Elsevier

Pattern Recognition

Volume 122, February 2022, 108260
Pattern Recognition

Bayesian compression for dynamically expandable networks

https://doi.org/10.1016/j.patcog.2021.108260Get rights and content

Highlights

  • A compact model structure with preserving the accuracy via sparsity inducing priors, which leads to fewer neurons at each hidden layer in the network, equivalently fewer parameters.

  • Dynamically expands network capacity with only the necessary number of neurons by employing sparsity inducing priors for the added neurons, so as to increase the network capacity when necessary.

  • Variational Bayesian approximation for the model parameters with parameter uncertainty.

Abstract

This paper develops Bayesian Compression for Dynamically Expandable Network (BCDEN), which can learn a compact model structure with preserving the accuracy in a continual learning scenarios. Dynamically Expandable Network (DEN) is efficiently trained by performing selective retraining, dynamically expands network capacity with only the necessary number of units, and effectively prevents semantic drift by duplicating and timestamping units in an online manner. Overcoming conventional DEN only giving point estimates, we providing the Bayesian inference under the principle framework. We validate our BCDEN on multiple public datasets under continual learning setting, on which it can outperform existing continual learning methods on a variety of tasks, and with the state-of-the-art compression results, while still maintaining comparable performance.

Introduction

Continual learning, also called lifelong learning and incremental learning, is an important topic in transfer learning where tasks arrive in sequence. The primary goal of continual learning is to perform well on the entire set of tasks in an incremental way that avoids revisiting all previous data at each stage. Since real world tasks continually evolve over time and the size of datasets often prohibits frequent batch updating which are the key problem in machine learning. To tackle this problem, we exploit the power of deep neural networks for continual learning. Fortunately, storing and transferring knowledge can be done in a straightforward manner through the learned deep network weights. By sharing these learned weights, a balance can be built between adapting to new task and retaining knowledge from existing tasks.

Considering continual learning as a special case of online or incremental learning in case of deep neural networks, multiple ways can be conducted to perform such incremental learning [1], [2]. The simplest way is to incrementally fine-tune the network to new tasks by continuing to train the network with new training data. However, such simple retraining of the network can lead to the catastrophic forgetting problem [3], [4], [5] and an inability to adapt to new tasks. For example, if the previous tasks are classifying images of animals and the new task is to classify images of cars, the features learned on the previous tasks may not be useful for the new one. On the other hand, the retrained representations for the new task could adversely affect the old tasks, as they may have drifted from their original meanings and are no longer suitable for them.

◆ Activity list:
A: Condense the paragraph of the Bayesian compression article that begins "Considering continual learning as a special case" into a short bulleted list that keeps its main facts.
B: Summarize the Bayesian compression article in two sentences.

Excerpts from a dataset:
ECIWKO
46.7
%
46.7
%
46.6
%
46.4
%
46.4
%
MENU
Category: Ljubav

==

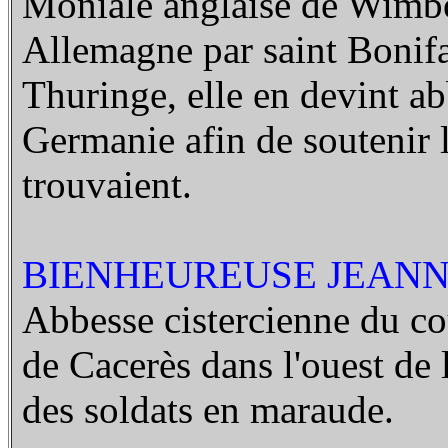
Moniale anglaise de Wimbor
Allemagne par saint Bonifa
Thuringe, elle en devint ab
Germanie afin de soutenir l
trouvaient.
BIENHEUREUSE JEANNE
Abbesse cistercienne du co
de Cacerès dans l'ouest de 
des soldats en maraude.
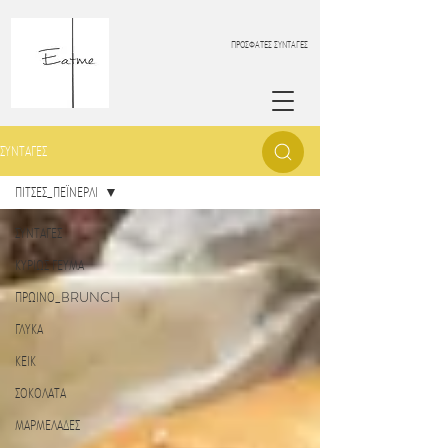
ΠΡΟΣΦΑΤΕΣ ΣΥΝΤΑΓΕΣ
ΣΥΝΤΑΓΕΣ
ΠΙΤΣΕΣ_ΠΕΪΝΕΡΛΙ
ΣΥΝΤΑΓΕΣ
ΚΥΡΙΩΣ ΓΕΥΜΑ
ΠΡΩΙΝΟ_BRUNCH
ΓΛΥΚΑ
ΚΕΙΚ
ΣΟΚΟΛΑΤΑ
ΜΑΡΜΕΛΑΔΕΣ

◆ Solutions to the problems:
A:
- Continual learning can be treated as a special case of online or incremental learning for deep neural networks, and there are multiple ways to do it.
- The simplest way is to keep fine-tuning the network on new training data.
- This simple retraining can cause catastrophic forgetting and an inability to adapt to new tasks.
- For example, features learned for classifying animal images may not be useful for classifying car images.
- Representations retrained for a new task may drift from their original meanings and harm the old tasks.

B: The paper develops Bayesian Compression for Dynamically Expandable Network (BCDEN), which learns a compact model structure while preserving accuracy in continual learning, and it provides Bayesian inference where conventional DEN gives only point estimates. On multiple public datasets, BCDEN outperforms existing continual learning methods on a variety of tasks and reaches state-of-the-art compression results while maintaining comparable performance.